Now the house is empty of romance except a potted flowering plant from my mother for Valentine’s Day. No man has set foot in my museum since I moved here. One man has set foot. The owner’s brother to see about the gasket under the toilet. The Comcast installers, twice. The man and his son who sold me the corner desk and cupboards. The cupboards have a name that I’ll think of before I’m done. I’m showing you that I’m not always right.

It was Abe Lincoln’s 200th birthday, so that is how I‘ll remember it -- the day, the time. The years I lived in Binghamton I visited Irish bars in the evening, and I had many Irish friends, not from Ireland, but Americans whose ancestors were from Ireland. And one of them told me he could move to Ireland merely by proving his heritage, but he stayed in Binghamton afterall; he bought a house with a turret where his son plays drums. Later I wrote five short stories about him and about our plan to move to Canada, something we never did nor visited, even though we threatened it when Irish bars were closing, and we pretended to be bored by cloudy Binghamton. He had his birthday Feb. 12, and I’d talked to him earlier that day. He was worried about the bathroom renovation, and he asked me to give him some paint -- cobalt blue with copper in it -- but I laughed it off, as if: fat chance I’d send him paint. He was not enjoying his birthday in the least, which distressed me. Perhaps I’ll send him a gift certificate for paint.

He and our Greek-American friend, Tomas, sat in the first row and smoked in the original Jerry Rothenberg course. I sat in the back row with Deb; she and I smoked when Tomas and Michael were done smoking and before Jerry smoked again. Other people smoked besides. We retained everything we learned. We learned more than usual for a seminar. My presentation was on Dada in Zurich, and while I talked, Michael drew my lips in his sketchpad, and this drawing became a monument to friendship that started then.

When I met the other Michael in Texas, I dubbed him Michael to remind me of my friend, but other people called him Mikey, and I might have realized early but didn’t or wouldn’t that I was not replicating my happy days but was creating a bomb that would last a lifetime and that would turn out to be no one’s fault, just something -- a timeframe -- that happened and that contained its own happinesses.

I wanted to say a few times that you are Irish, but you had said that already, so I thought it might not add much to the conversation to repeat it.

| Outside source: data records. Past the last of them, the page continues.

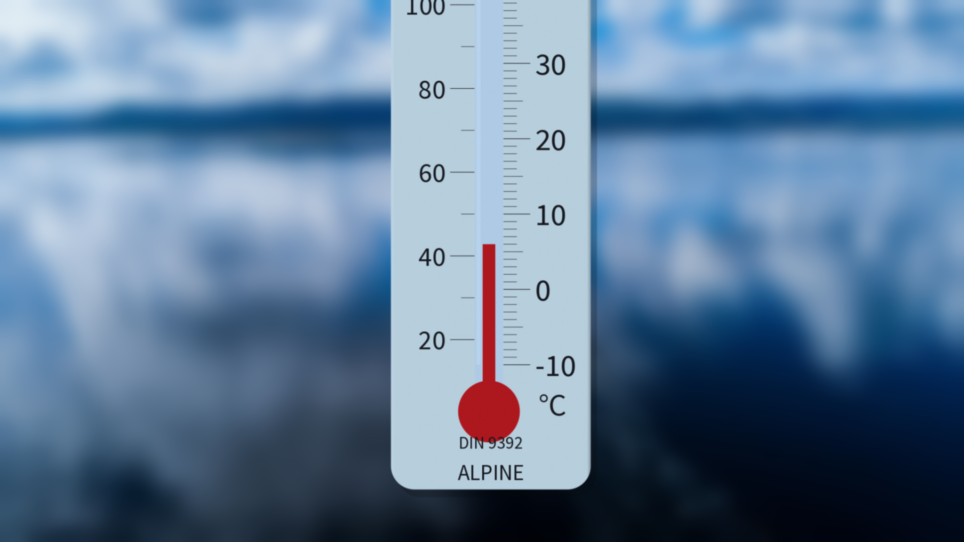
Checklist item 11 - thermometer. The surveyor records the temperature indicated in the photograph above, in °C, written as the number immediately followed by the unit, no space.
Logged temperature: 6°C
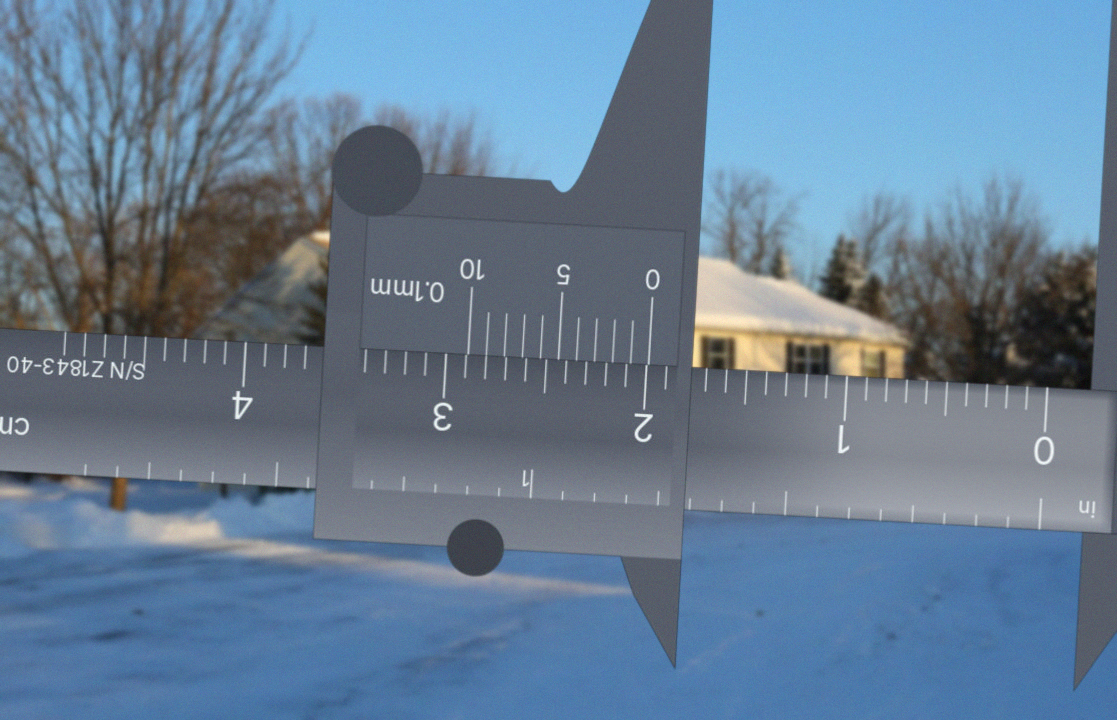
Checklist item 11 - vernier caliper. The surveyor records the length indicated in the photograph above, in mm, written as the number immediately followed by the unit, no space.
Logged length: 19.9mm
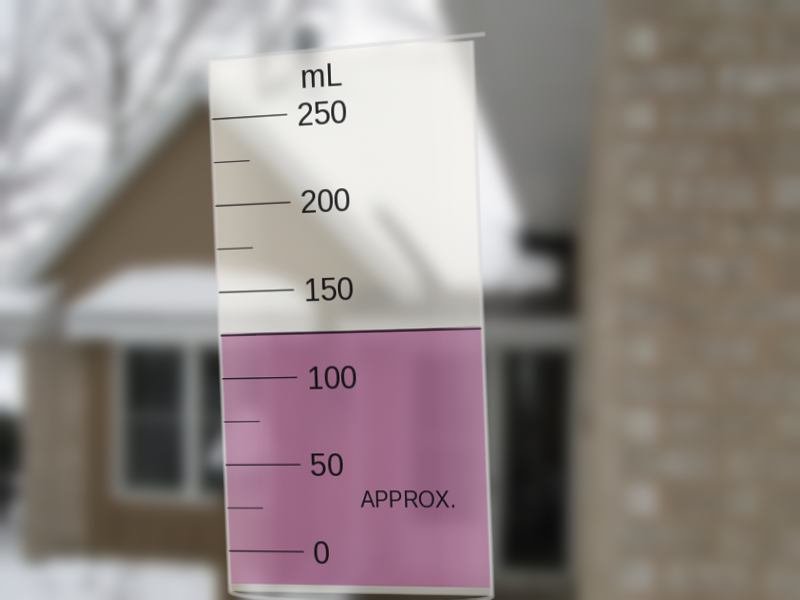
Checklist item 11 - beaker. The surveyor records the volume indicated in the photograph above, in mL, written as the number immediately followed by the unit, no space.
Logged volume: 125mL
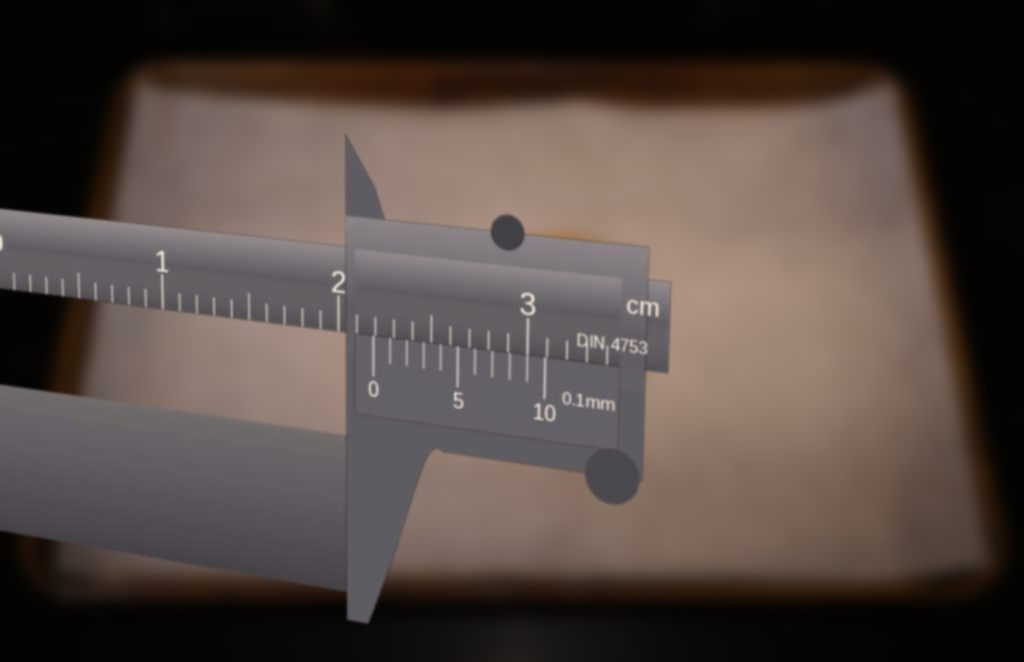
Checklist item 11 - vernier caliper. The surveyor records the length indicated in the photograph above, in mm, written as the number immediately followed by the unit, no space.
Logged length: 21.9mm
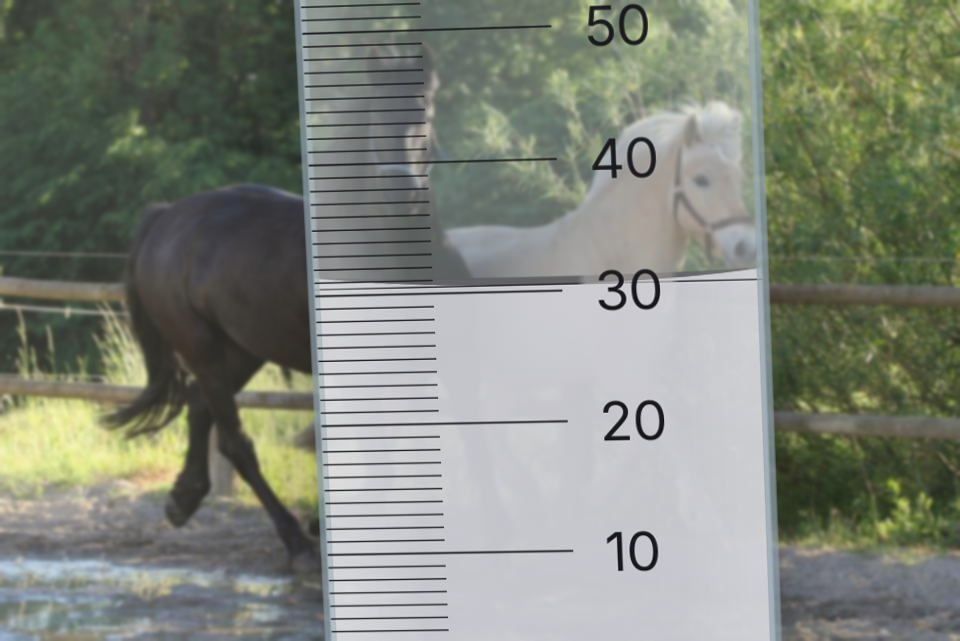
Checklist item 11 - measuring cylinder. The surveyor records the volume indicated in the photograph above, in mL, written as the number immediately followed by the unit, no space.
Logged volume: 30.5mL
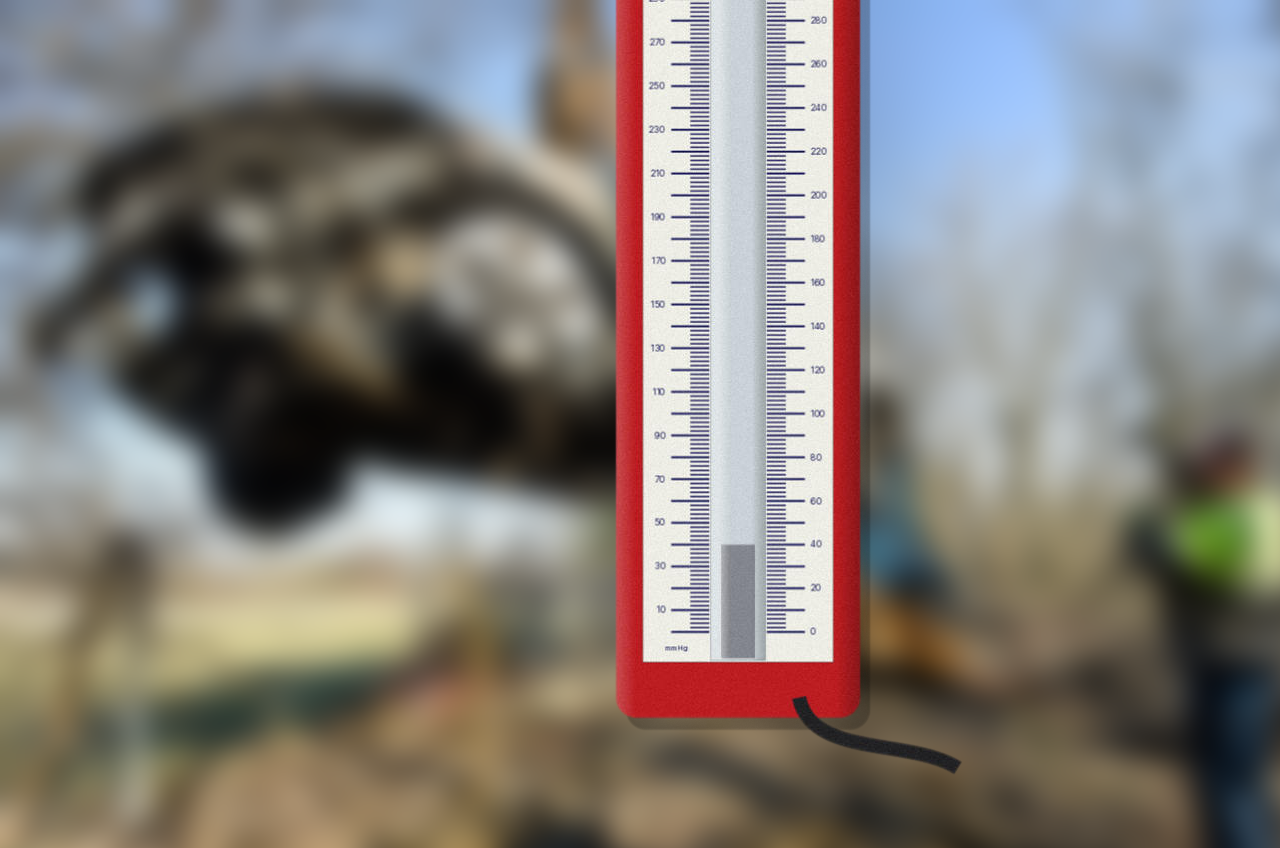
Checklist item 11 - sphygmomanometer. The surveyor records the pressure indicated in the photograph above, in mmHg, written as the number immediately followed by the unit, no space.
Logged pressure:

It might add too much. I might put myself in the position of iterating stories of Irish men. My friend, Maureen, writes about Irish women writers and other Irish people. I went to one of her talks in NYC about the son of a businessman from Brooklyn named James Johnson Sweeney who became curator of MoMA.

The rest I told you, that I began to write male characters in fiction for the first time -- I began to impersonate men movie stars in the mirror -- I crossed over. I thought I would refuse to finish my novel about Texas and leave it as a short story, really leave it that way, without writing it in the first person, male point of view, but in the third person semi-omniscient point of view. A novel that spans 30 pages after all the cuts have been made, story with a complex chronological design that introduces a novel that doesn’t exist. The woman in the short story is less interesting than the man. The reader might care very little about her, because she is emotionally frozen, immobilized in her apartment by her inability to make a decision about wrongdoing about which she knows almost nothing. The other people in her world are much more active and engaged. She is a poet who writes three poems and contracts to write little or nothing. Someone being funny might think it’s a novella about writer’s block rather than about a rock band named ISM-GISM.

Marie Ponsot told us in her talk about the writer’s duty that “sex” had been referred to in her mother’s past as “rendering the debt.” What we call love or banging. I like your Pendleton sweater. I enjoyed your stories. There was such an opportunity to see each other in the evenings. If only I hadn’t sworn off shaving -- it was awkward sticking to it all weekend -- I saw myself as beyond shaving when I swore it off. Let’s cut this up and send it. You might think that’s the end, but no.

There was a man, a Harley Davidson salesman I met in AA, with whom I ate at Perkins many, many nights. I told him he seemed Irish to me, though his last name was German. The next time I saw him, he told me he’d asked his mother who said he was three-quarters Irish and one-quarter German. Why wouldn’t his mother or his father have mentioned Irish blood until then? My aesthetician, Kathy, went on a disappointing date with him -- the motorcycle salesman we’d picked out for her. He sells cars now that the bottom has fallen out. It was the car salesman she found so one-note; then he got pissed off that she’d told him that on the phone. That is how I came to avoid going in for salon treatments -- waxes, haircuts, color touch-ups, facials, manicures, pedicures -- something I was given to before that.